58 As calçadas de Haussmann, como os próprios bulevares, eram extravagantemente amplas, juncadas de bancos e luxuosamente arborizadas. Ilhas para pedestres foram instaladas para tornar mais fácil a travessia, separar o tráfego local do tráfego de longa distância e abrir vias alternativas para as caminhadas. Grandes e majestosas perspectivas foram desenhadas, com monumentos erigidos no extremo dos bulevares, de modo que cada passeio conduzisse a um clímax dramático. Todas essas características ajudaram a transformar Paris em um espetáculo particularmente sedutor, uma festa para os olhos e para os sentidos (BERMAN, 1986:147).

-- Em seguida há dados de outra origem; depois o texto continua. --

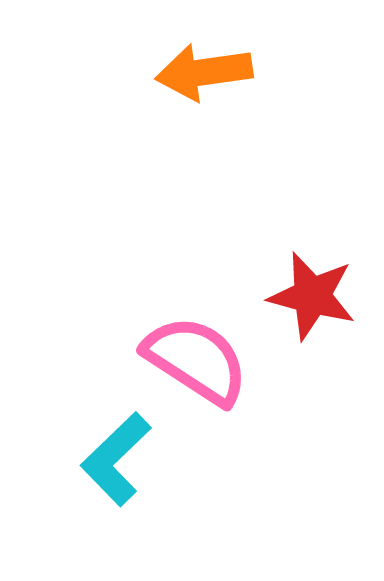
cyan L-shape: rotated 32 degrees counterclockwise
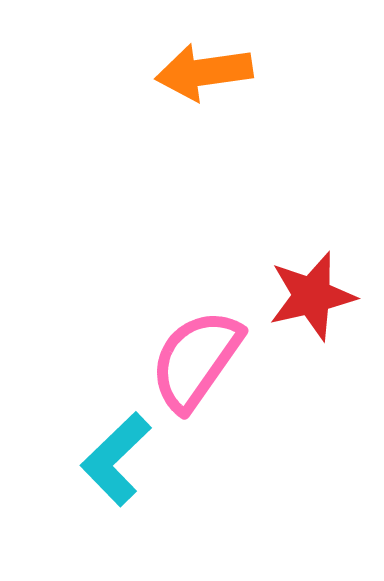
red star: rotated 28 degrees counterclockwise
pink semicircle: rotated 88 degrees counterclockwise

De cidade medieval à metrópole moderna, a reformulação de Paris nos diz muito mais do que mudanças estético-construtivas. Mais do que propor a reformulação da materialidade urbana, o processo de sua reconstrução traduziu, literalmente, o ideário da modernidade burguesa que colocou a cidade e seu espaço urbano no rol de sua cadeia produtiva. Personificada, Paris ganha “corpo e alma”: um corpo físico construído com equivalência no seu valor de uso e, principalmente, no seu valor de troca; uma alma expressa pelo fetiche, próprio das coisas que se constituem mercadoria.